On pourrait en effet le supposer au vu du prix du baril du pétrole (il était à 139$ hier!) à l’heure actuelle. On avait jamais vu cela à la bourse. Mais la faute à qui? Les constructeurs vont-ils s’adapter?
Tout d’abord concernant le prix du pétrole. Il faut savoir qu’il existe plusieurs types de pétrole, on pourrait même étendre cela et dire que chaque pétrole est différent. Cela va du Brent à celui de l’Arabie Saoudite, par exemple. Il existe néanmoins une valeur qui rassemble une moyenne de toutes les autres, le “light sweet crude”. Les acteurs intervenant dans la fixation du prix sont de plusieurs types. En tout premier lieu, les producteurs de pétrole et surtout l’OPEP. Ils décident de la quantité de pétrole ils mettront sur le marché. Il n’hésitent d’ailleurs pas à diminuer leur quota sans prendre en compte l’avis des pays importateurs de pétrole. Mais qui dit moins de pétrole sur le marché, dit que les prix vont augmenter! Second acteur important et surement à ne plus négliger les lobbys. Les rumeurs jouent aussi un rôle non négligeable dans tout le mécanisme. Enfin, nous, les consommateurs influençons le prix (c’est logique!). Et enfin l’Etat, avec ses taxes sur les carburants. Mais tout cela pour dire, que pour l’instant, le prix du pétrole est très très haut. Mais d’une certaine manière, le prix est en partie amorti par un euro fort.

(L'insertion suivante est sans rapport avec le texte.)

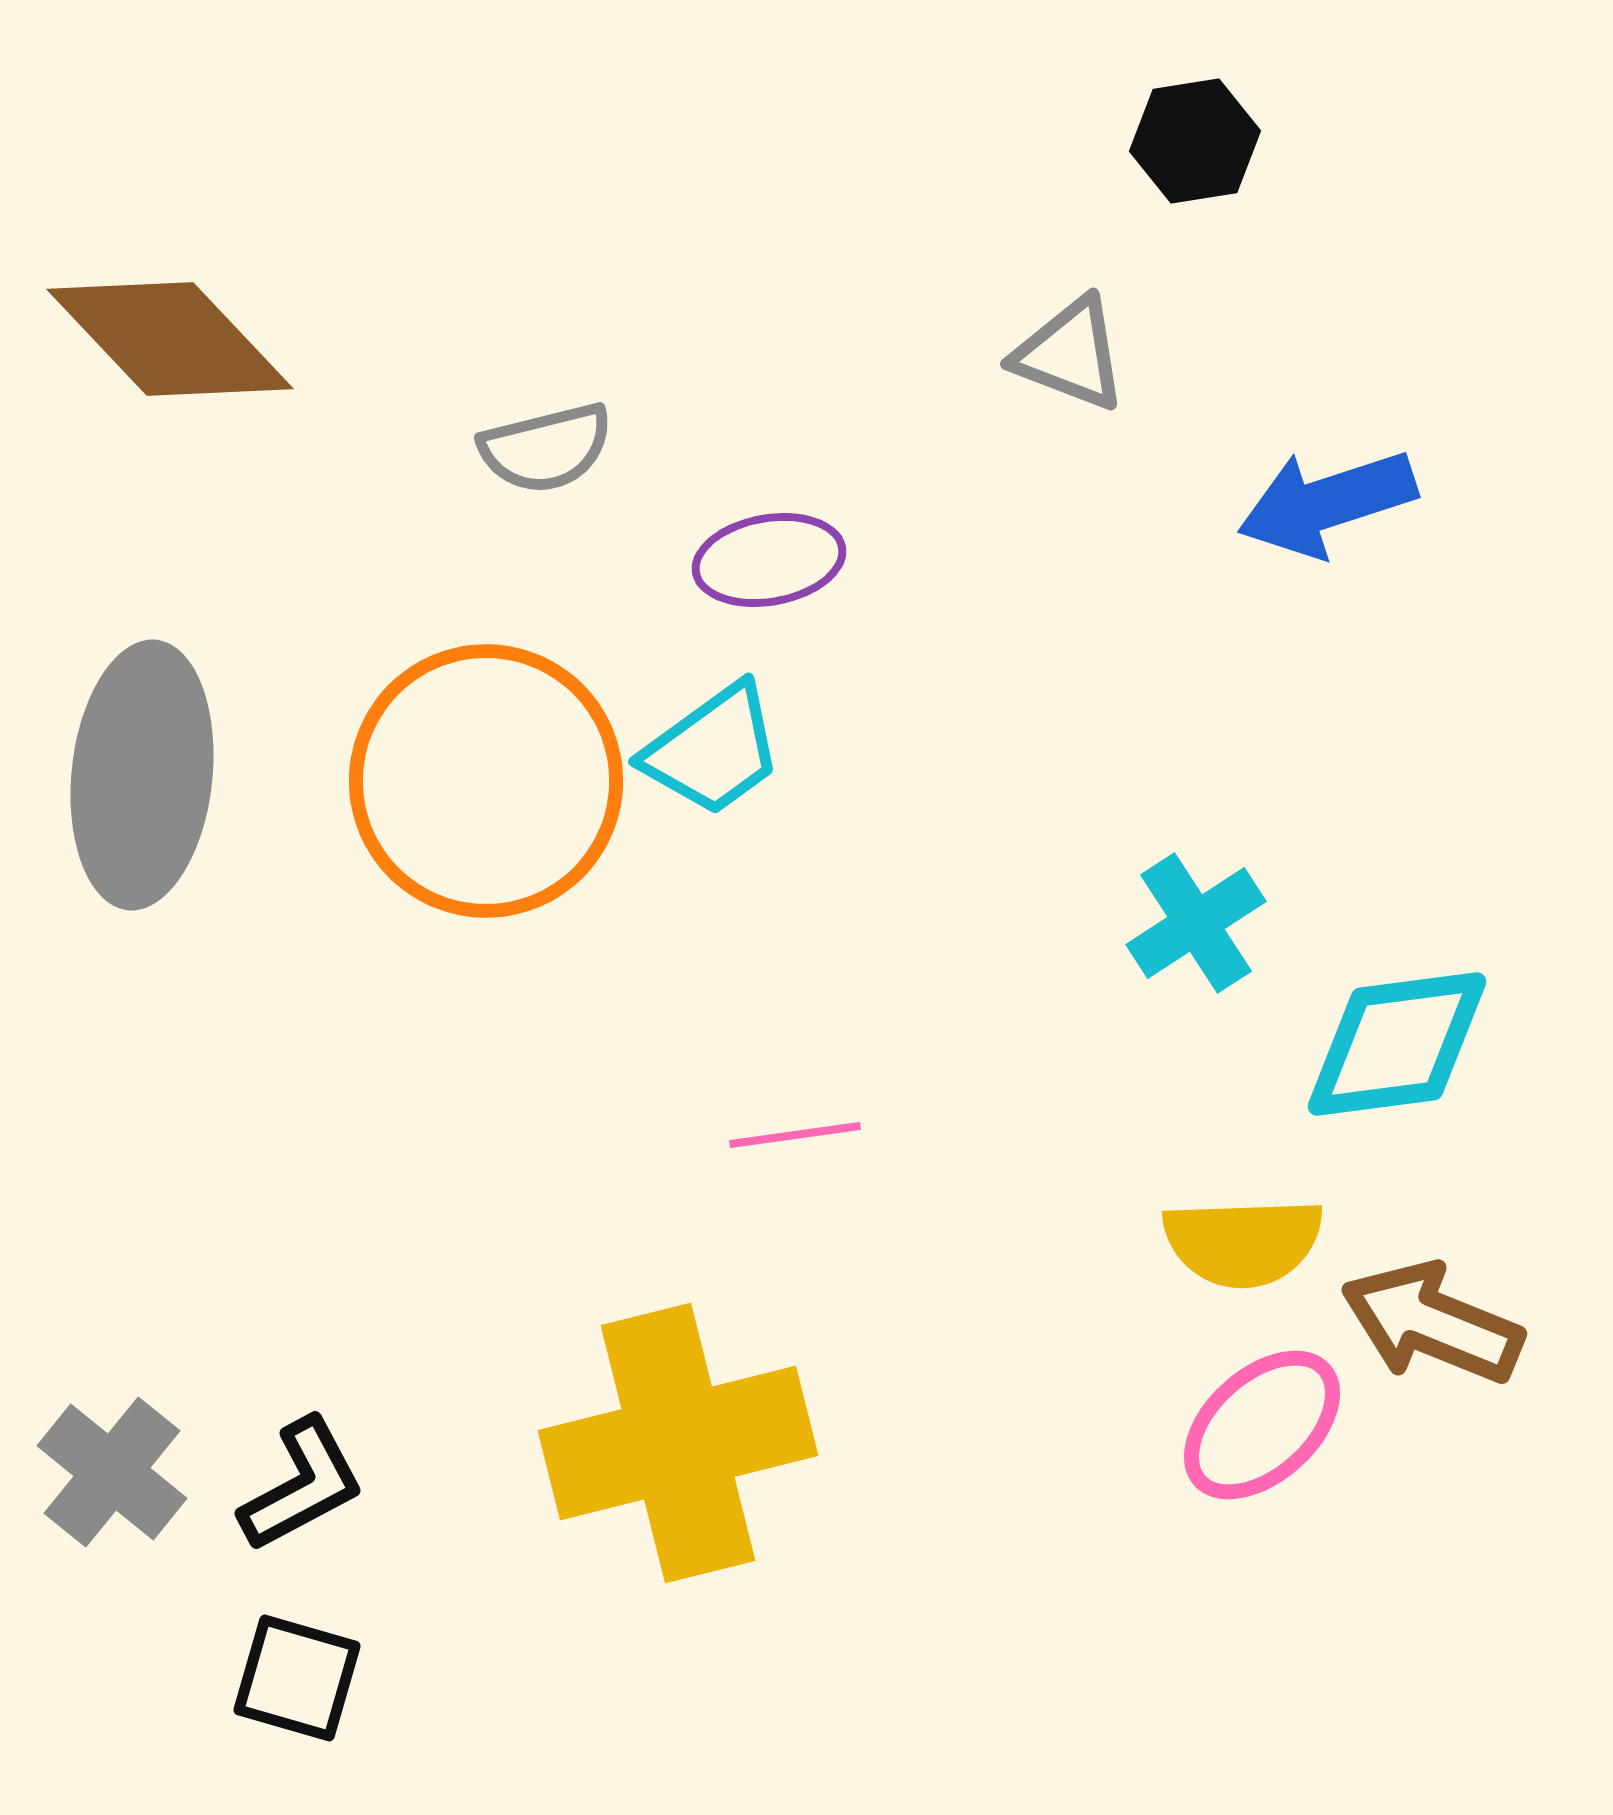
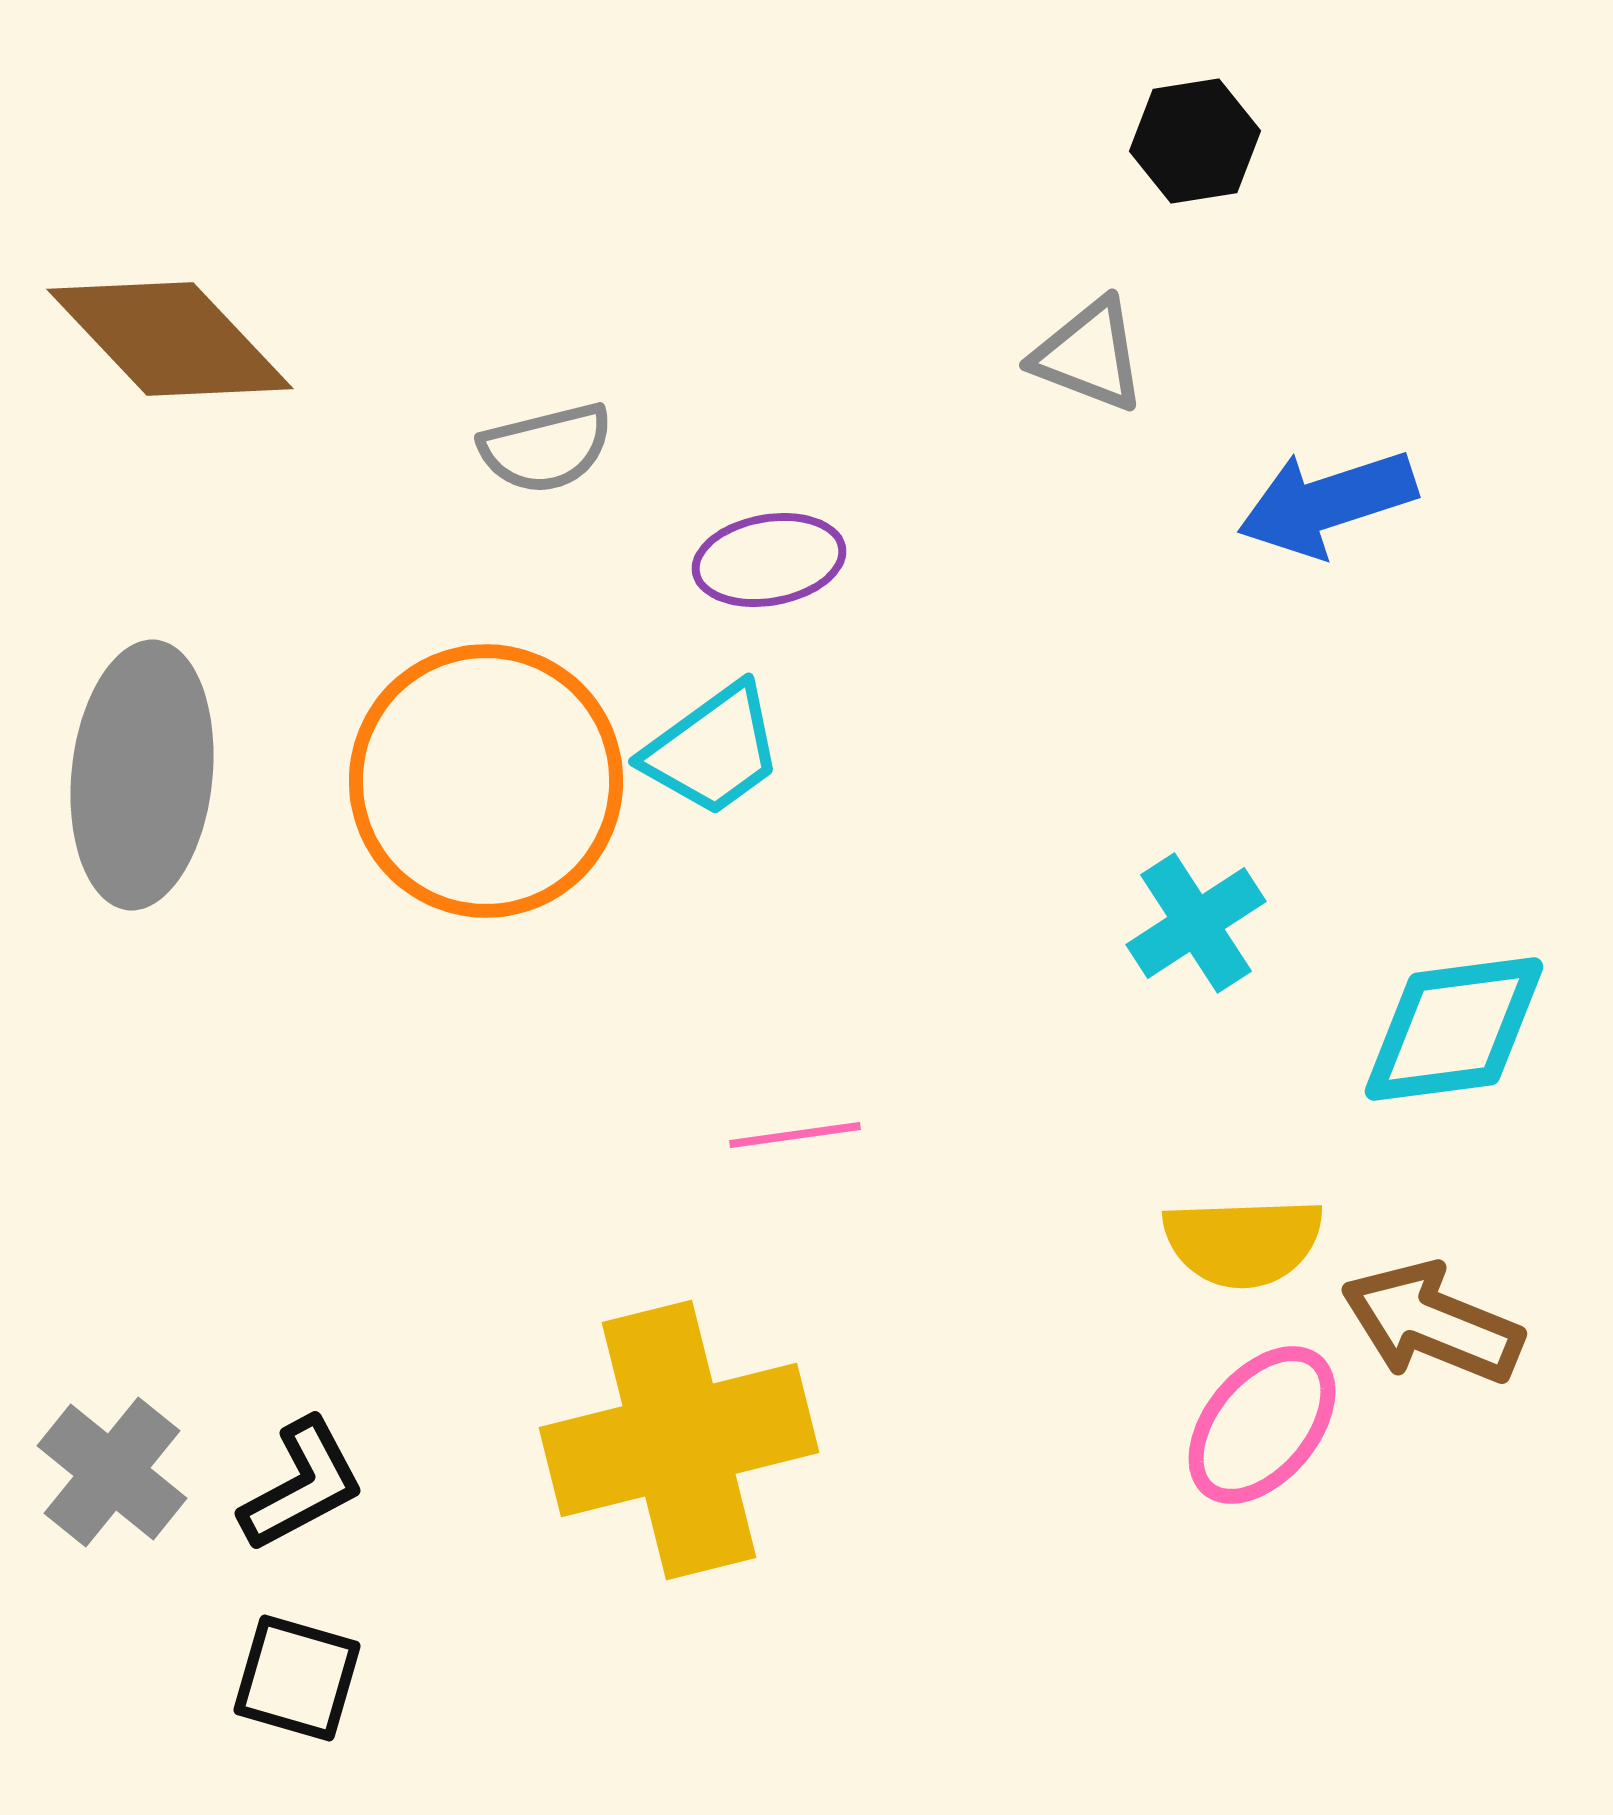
gray triangle: moved 19 px right, 1 px down
cyan diamond: moved 57 px right, 15 px up
pink ellipse: rotated 8 degrees counterclockwise
yellow cross: moved 1 px right, 3 px up
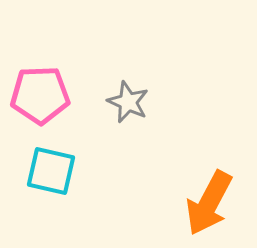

On peut le voir au journal télévisé, de plus en plus de secteurs souffrent de cette hausse. Pour rappel, les grèves des pécheurs, des laitiers, des transporteurs ont comme cause la hausse du prix des carburants.
Mais que faire alors? Augmenter le prix des aliments? C’est sans doute possible mais avec l’inflation actuelle, on aura du mal à tenir la distance. Tout est de plus en plus cher. Augmenter la production? C’est aussi réalisable en théorie mais en pratique, les pays producteurs de pétrole ne voudront jamais le faire. Dernière solution, changer les carburants. Les scientifiques y pensent. On a penser il y a quelques années que les biocarburants seraient LA solution pour être moins dépendant du pétrole. A ce jour, cette solution est mise de côté.
Si ne se sont pas les biocarburants, cela devrait être un carburant alternatif. On sait que la voiture à l’eau existe. Le brevet aurait d’ailleurs été racheté par une firme très influente. Mais l’éthique vient jouer dans cette solution. Il est inimaginable de rouler à l’eau pendant que des gens meurent de soif. La voiture à l’hydrogène est en pôle position en Europe. Avec l’ouverture, par exemple, de la première station “hydrogène” a Bruxelles. Mais le problème est qu’on ne trouve pas de l’hydrogène à l’état naturelle. Il faut le conditionner. C’est possible mais cela rejette du CO2. Une autre solution envisagée est l’électrique. Les voitures de ce type existe déjà et les grandes marques s’y mettent enfin. Toyota a annoncé la commercialisation de ce type de voiture pour la chine et l’Australie. Ce n’est donc pas encore pour tout de suite pour l’Europe!
Que faire alors en attendant la nouvelle voiture technologique? Prendre son mal en patience, surement. Et puis envisager les transports en commun mais cela n’est pas toujours pratique. Bref, aucune solution miracle n’existe.